In a February column about reading ("Where We Stand," which can be found at www.aft.org), American Federation of Teachers President Sandra Feldman quoted first lady Laura Bush about her experiences as a second-grade teacher. "I had instruction in teaching reading, of course, but in practice I didn't really know how to teach a classroom of students to read," the first lady was quoted as saying. Feldman added, "As a former first-grade teacher, I know just how she felt."
They were not at fault, any more than current teachers who have not received the training that would let them know how to teach a classroom of students to read. But it is time to move past that period and make sure that teachers have the right training.
Without that expertise, other interventions will fail. This includes such efforts as Montgomery County's Reading Initiative, begun with great fanfare in the last full year of Superintendent Paul L. Vance's tenure and expanded under the current superintendent, Jerry D. Weast.

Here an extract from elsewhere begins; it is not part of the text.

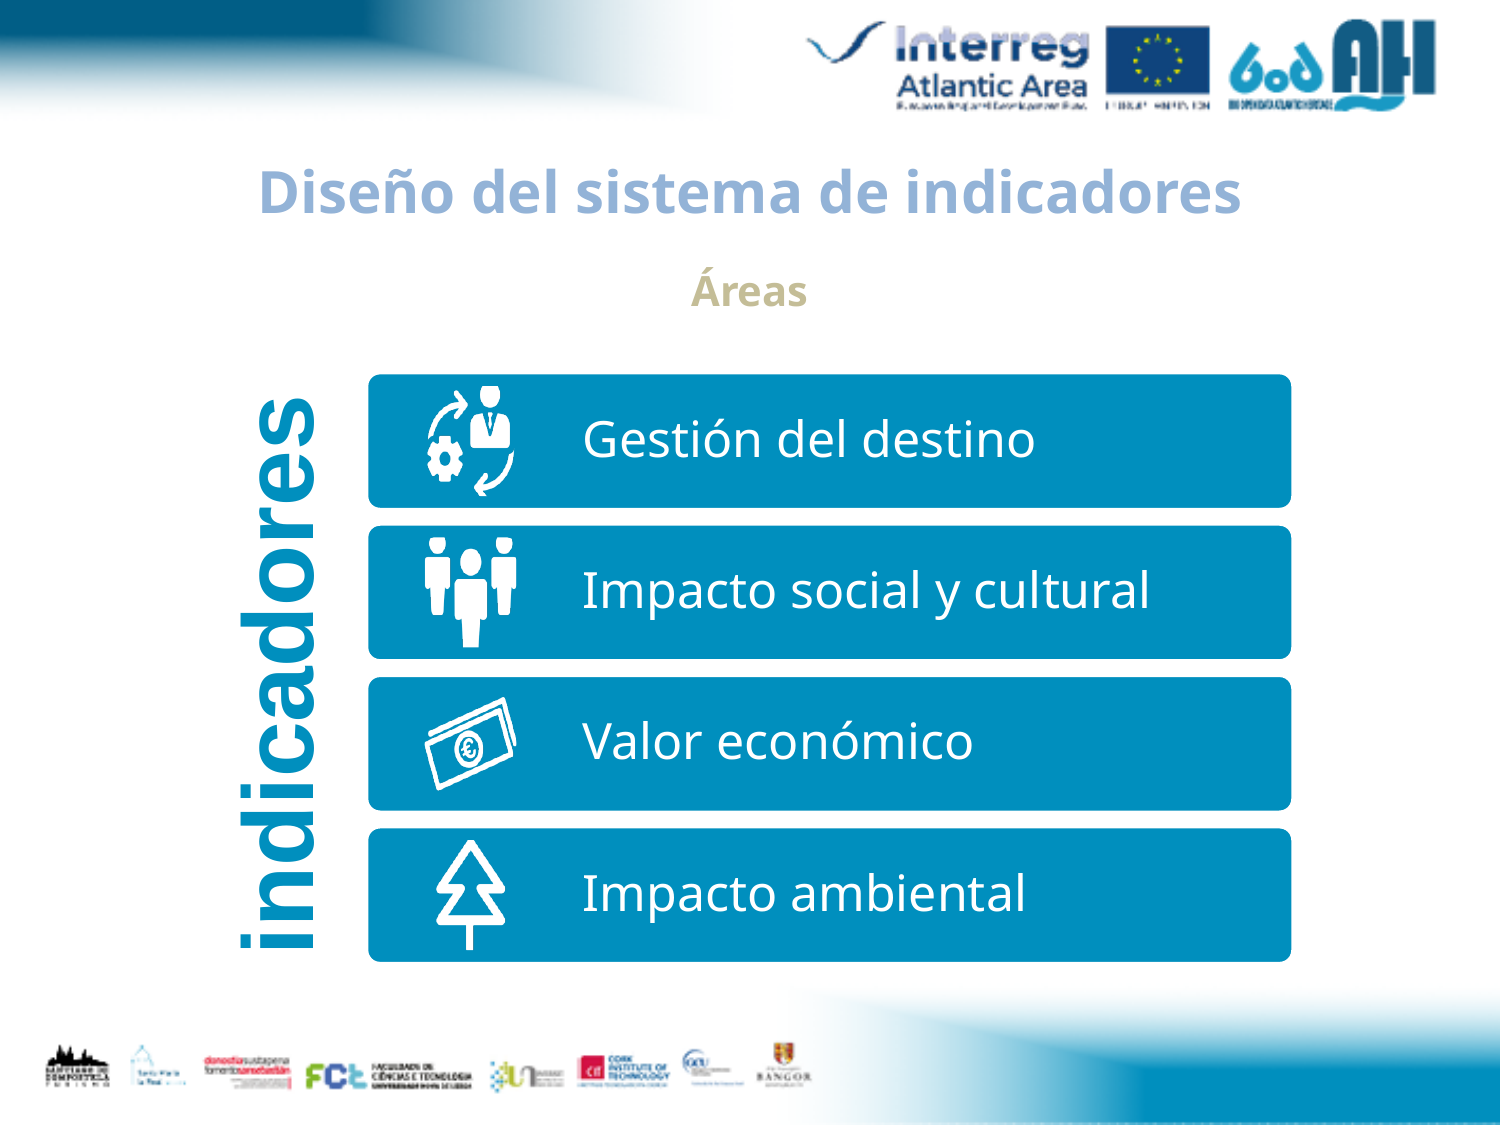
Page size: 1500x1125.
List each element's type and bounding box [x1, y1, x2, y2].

It was supposed to be the county's answer to reading failure. For 90 minutes a day, students are grouped in classes of about 15 for reading instruction. Teachers are provided with extensive training in how to assess exactly how children are progressing toward reading. But when the county studied the results of the program, it found, in October 2000, "limited evidence of overall improvement in student reading performance since the introduction of the Reading Initiative." (To see the report, go to www.mcps.k12.md.us/departments/dea/pdf/Reading_Yr-2_Study.pdf.)
Again, this is not because the people involved are failing to work hard. Nor does it mean that smaller class sizes are unimportant. It does mean that if teachers don't fully understand the latest research on what is needed to teach reading, smaller class sizes alone will not produce good results.
As one Reading Initiative teacher told me, "It's like saying, 'Teach math' without making sure the teacher knows the difference between adding and subtracting."
This teacher, who asked not to be identified, wrote that at a recent training session, teachers were given a booklet called "Put Reading First: the Research Building Blocks for Teaching Children to Read," published by the National Institute for Literacy, which provides an excellent summary of the scientific research on reading. (To get a copy, phone 800-228-8813 or read it at www.nifl.gov/nifl/partnershipforreading/publications/PFRbooklet.html.)
"Not a single mention was made of this booklet during our training session, however," the teacher wrote. "In fact, several of the suggestions given during the training directly contradicted the research cited in the book. . . . We were instructed not to focus on trying to sound out words at this time, as this would only confuse the children."
Before long, Montgomery County will have to rethink its decision not to use explicit phonics instruction. New federal education legislation endorsed by President Bush and Sen. Edward M. Kennedy (D-Mass.) requires that jurisdictions demonstrate they are using "explicit and systematic" instruction of phonics in order to qualify for federal money.
In addition, schools that receive Title I money, which is geared to schools that serve poor children, will be able to use only programs proven to improve student achievement. So Montgomery County will have to make changes.
In the meantime, however, parents whose children are having trouble learning to read might want to get the NICHD publication listed above or the book "Straight Talk About Reading: How Parents Can Make a Difference During the Early Years," by Susan L. Hall and Louisa C. Moats with an introduction by G. Reid Lyon (Contemporary Books, 1998).